» **EXERCISE A**
Copy out the lines of the records starting at the line that contains "order: Poales" and ending at the line that contains "elevation (m): 100", with both of those lines included.

=== DOCUMENT SEGMENT ===

Holiday Reminder-Watch your Children

This blog is meant to educate not to scare you.  As parents we are doing the best that you can to raise great kids but as long as evil exits we can always do better, and be warned of the dangers that our kids face:

Now I am a mom and I think a pretty good one. Having kids in this world these days has created the most anxiety as our entire purpose is to raise children that are healthy, supported, and safe.  Now what I am about to talk about is super serious.  As we progress into holidays and gatherings its important for all parents to be vigilant about your children.  Know where they are, who they are with, and stop having familiar relationships that you put a wall up because you think your friend, uncle, aunt, cousin, etc would never. I do not prescribe to that notion. Everyone is a suspect as far as I am concerned.  Not that I have ever had to wonder about anyone around my kids thus far, but just know I am not a blind parent to put more stock on relationships with folks over my kids.

First of all raise your children with the proper names of their body parts.  If you ask my kids they not only know all of the cute names parents give their kids but they know the names of their body and especially their sexual organs. Man-mans can only take you so far when you are teaching your son to know where his penis is and to know what a good touch and a bad touch is. Same for my girls they know they have a vagina and have been able to say it properly since they could talk.  I read a story a few years ago about a man who raped a girl who was around 3 and he got less time because the girl couldn’t properly say if she was penetrated vaginally or anally.  How sick that someone’s lawyer was able to get a child molester less time with that notion?!  It forever changed how I raised my kids and this was before I even had them.  I might have been pregnant with my oldest. I know some parents don’t agree but for me its important to empower them to know from the gate that anybody who touches them in a bad touch way is going to get the business from me and their father and I mean on site.

=== SUPPLIED MATERIAL ===

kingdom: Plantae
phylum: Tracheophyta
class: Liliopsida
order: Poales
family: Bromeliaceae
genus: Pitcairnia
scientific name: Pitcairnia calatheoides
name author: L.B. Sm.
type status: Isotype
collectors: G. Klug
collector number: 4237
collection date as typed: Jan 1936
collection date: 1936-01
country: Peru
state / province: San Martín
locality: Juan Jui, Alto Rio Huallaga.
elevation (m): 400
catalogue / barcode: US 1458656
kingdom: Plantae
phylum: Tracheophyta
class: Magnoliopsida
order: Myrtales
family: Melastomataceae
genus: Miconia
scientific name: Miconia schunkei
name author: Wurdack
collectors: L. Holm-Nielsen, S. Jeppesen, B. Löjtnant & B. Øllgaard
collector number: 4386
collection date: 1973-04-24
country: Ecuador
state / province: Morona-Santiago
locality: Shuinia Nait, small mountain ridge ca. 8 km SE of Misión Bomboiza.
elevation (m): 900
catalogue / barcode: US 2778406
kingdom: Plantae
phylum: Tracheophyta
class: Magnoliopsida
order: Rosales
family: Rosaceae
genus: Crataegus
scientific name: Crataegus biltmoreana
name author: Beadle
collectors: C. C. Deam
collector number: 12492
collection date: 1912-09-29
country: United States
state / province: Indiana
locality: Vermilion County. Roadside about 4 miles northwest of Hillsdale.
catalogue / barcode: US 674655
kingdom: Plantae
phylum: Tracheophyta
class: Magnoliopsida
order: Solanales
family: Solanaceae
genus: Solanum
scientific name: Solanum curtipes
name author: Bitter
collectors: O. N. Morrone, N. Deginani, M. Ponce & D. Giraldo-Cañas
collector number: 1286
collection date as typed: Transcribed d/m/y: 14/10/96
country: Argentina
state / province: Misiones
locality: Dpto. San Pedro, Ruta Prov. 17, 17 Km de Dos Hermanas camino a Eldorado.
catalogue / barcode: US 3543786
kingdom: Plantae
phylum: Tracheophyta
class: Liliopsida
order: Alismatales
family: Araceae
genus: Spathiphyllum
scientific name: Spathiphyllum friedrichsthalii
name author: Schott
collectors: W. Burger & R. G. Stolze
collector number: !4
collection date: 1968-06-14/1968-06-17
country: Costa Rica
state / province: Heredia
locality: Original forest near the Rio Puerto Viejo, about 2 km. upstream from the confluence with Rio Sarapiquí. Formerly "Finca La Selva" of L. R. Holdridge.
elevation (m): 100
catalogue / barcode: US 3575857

===

» **EXERCISE B**
In the blog post about watching children over the holidays, what does the writer say her children know about their body parts?

» **WRITTEN RESPONSE A**
order: Poales
family: Bromeliaceae
genus: Pitcairnia
scientific name: Pitcairnia calatheoides
name author: L.B. Sm.
type status: Isotype
collectors: G. Klug
collector number: 4237
collection date as typed: Jan 1936
collection date: 1936-01
country: Peru
state / province: San Martín
locality: Juan Jui, Alto Rio Huallaga.
elevation (m): 400
catalogue / barcode: US 1458656
kingdom: Plantae
phylum: Tracheophyta
class: Magnoliopsida
order: Myrtales
family: Melastomataceae
genus: Miconia
scientific name: Miconia schunkei
name author: Wurdack
collectors: L. Holm-Nielsen, S. Jeppesen, B. Löjtnant & B. Øllgaard
collector number: 4386
collection date: 1973-04-24
country: Ecuador
state / province: Morona-Santiago
locality: Shuinia Nait, small mountain ridge ca. 8 km SE of Misión Bomboiza.
elevation (m): 900
catalogue / barcode: US 2778406
kingdom: Plantae
phylum: Tracheophyta
class: Magnoliopsida
order: Rosales
family: Rosaceae
genus: Crataegus
scientific name: Crataegus biltmoreana
name author: Beadle
collectors: C. C. Deam
collector number: 12492
collection date: 1912-09-29
country: United States
state / province: Indiana
locality: Vermilion County. Roadside about 4 miles northwest of Hillsdale.
catalogue / barcode: US 674655
kingdom: Plantae
phylum: Tracheophyta
class: Magnoliopsida
order: Solanales
family: Solanaceae
genus: Solanum
scientific name: Solanum curtipes
name author: Bitter
collectors: O. N. Morrone, N. Deginani, M. Ponce & D. Giraldo-Cañas
collector number: 1286
collection date as typed: Transcribed d/m/y: 14/10/96
country: Argentina
state / province: Misiones
locality: Dpto. San Pedro, Ruta Prov. 17, 17 Km de Dos Hermanas camino a Eldorado.
catalogue / barcode: US 3543786
kingdom: Plantae
phylum: Tracheophyta
class: Liliopsida
order: Alismatales
family: Araceae
genus: Spathiphyllum
scientific name: Spathiphyllum friedrichsthalii
name author: Schott
collectors: W. Burger & R. G. Stolze
collector number: !4
collection date: 1968-06-14/1968-06-17
country: Costa Rica
state / province: Heredia
locality: Original forest near the Rio Puerto Viejo, about 2 km. upstream from the confluence with Rio Sarapiquí. Formerly "Finca La Selva" of L. R. Holdridge.
elevation (m): 100

» **WRITTEN RESPONSE B**
They know the proper names of their body parts, especially their sexual organs.